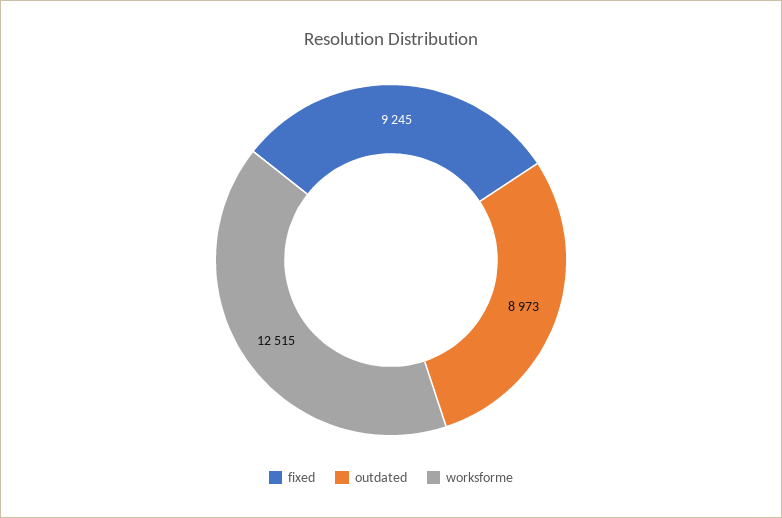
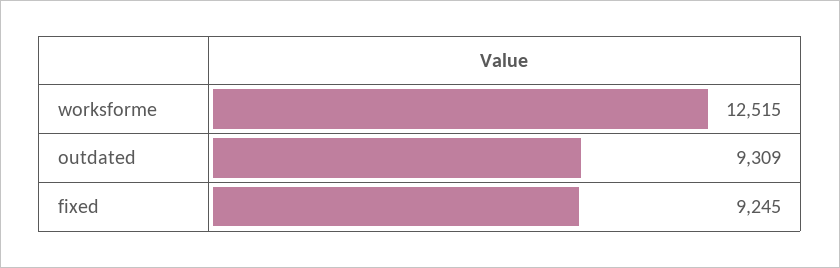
  {
    "fixed": 9245,
-   "outdated": 8973,
+   "outdated": 9309,
    "worksforme": 12515
  }

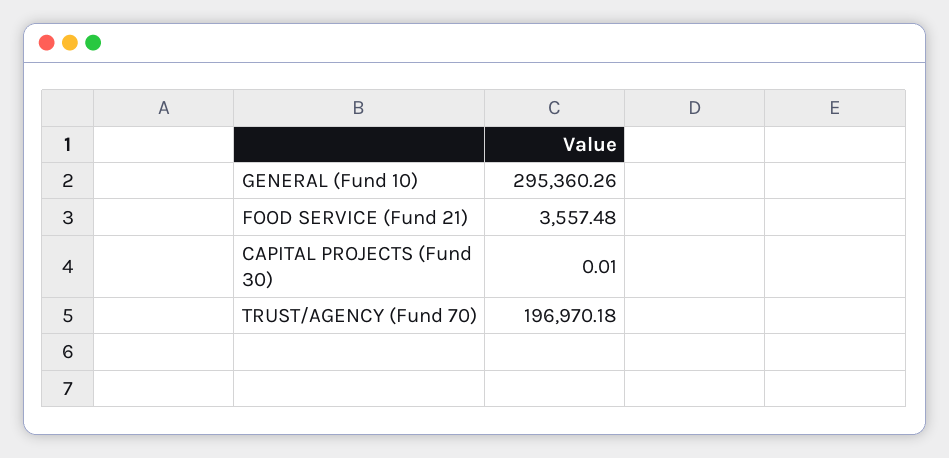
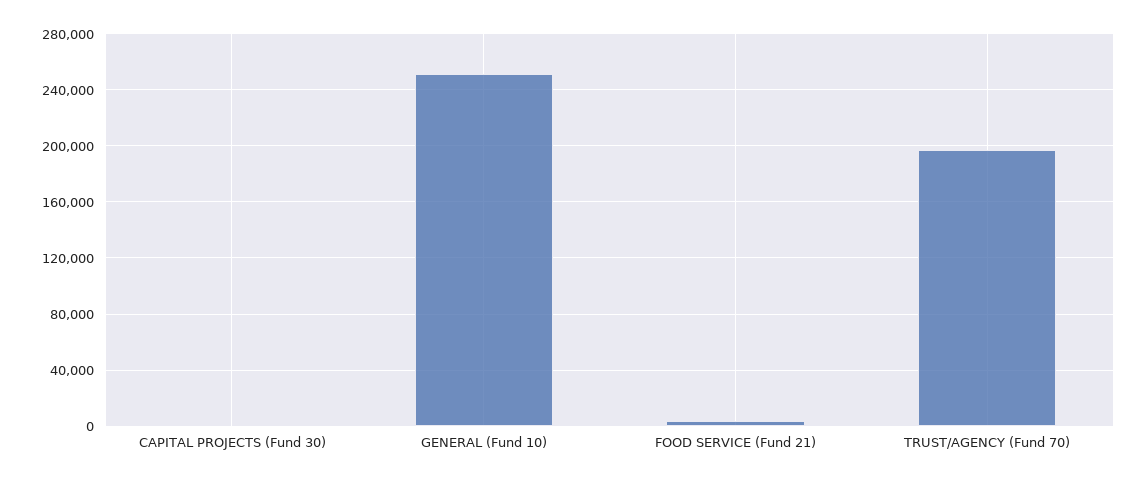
  {
-   "GENERAL (Fund 10)": 295360.26,
+   "GENERAL (Fund 10)": 250000,
    "FOOD SERVICE (Fund 21)": 3557.48,
    "CAPITAL PROJECTS (Fund 30)": 0.01,
    "TRUST/AGENCY (Fund 70)": 196970.18
  }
□ □ □ □ □
### About this task:
Every line with "Fund" in it should be copied from the entries.

### Response for this exercise:
-   "GENERAL (Fund 10)": 295360.26,
+   "GENERAL (Fund 10)": 250000,
    "FOOD SERVICE (Fund 21)": 3557.48,
    "CAPITAL PROJECTS (Fund 30)": 0.01,
    "TRUST/AGENCY (Fund 70)": 196970.18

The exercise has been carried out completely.